Oracle Team USA's Amazing Victory

The come-from-behind victory by Oracle Team USA over Emirates Team New Zealand in the picturesque San Francisco Bay is being rightly hailed as one of the greatest in sailing history.

Team USA was down 8-1 on 11th September. But in the following two weeks, culminating in the spectacular and decisive victory on 25th September, Team USA had run off 8 straight wins to claim victory in the first-to-nine regatta.

How improbable was 8 straight victories?

A student taking an elementary course on statistics may calculate the probability this way: Probability that either Team USA or Team New Zealand will win in any given race is 1/2, or fifty-fifty, similar to when you toss a coin and ask for the probability of getting a head or a tail.

The probability of getting 8 heads (or tails) in a row, using the law of multiplication for independent events, is (1/2)8 = 0.0039, or 0.39%, less than one-half of one percent.

That’s highly improbable. In other words, the likelihood of getting 8 heads in a row, or running off 8 straight victories in a regatta is extremely low.

The student can shrug off the victory by saying, “well, the improbable happens all the time in life, even if statistics says otherwise.”

That’s true, but the logic of (1/2)8 is faulty in this case.

The probability of winning was higher than ½ for Team USA. As the Team began to win and gained psychological momentum, meshing technology and sailing skills in ways that eluded members of Team New Zealand, its probability of winning increased dramatically from 0.5.

In addition, the races were not independent events.
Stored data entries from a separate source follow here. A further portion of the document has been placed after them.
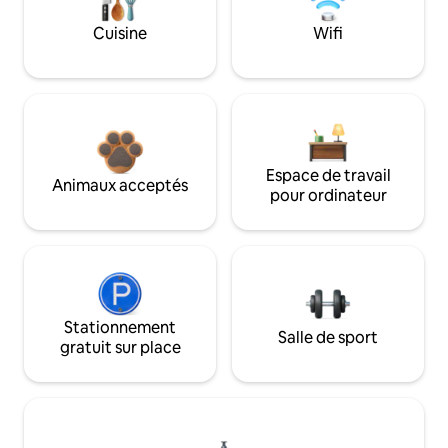
Cuisine
Wifi
Espace de travail
Animaux acceptés
pour ordinateur
Stationnement
Salle de sport
gratuit sur place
Each win increased the probability of subsequent wins, so that the probability of running off straight wins was much higher than what one would expect from a series of independent, binary events.

Statistics comes to life not only when its basic laws are proven true in real-life events but also when simplistic applications of these laws reach their limits and one has to consider other factors, some of which are within the reach of statistics and some not.

In the case of the 34th America’s Cup and the amazing win by Team USA, conditional probability, along with all its associated quirkiness, had to be considered before estimating a probability of running off 8 consecutive victories. That would be an amazing feat by itself!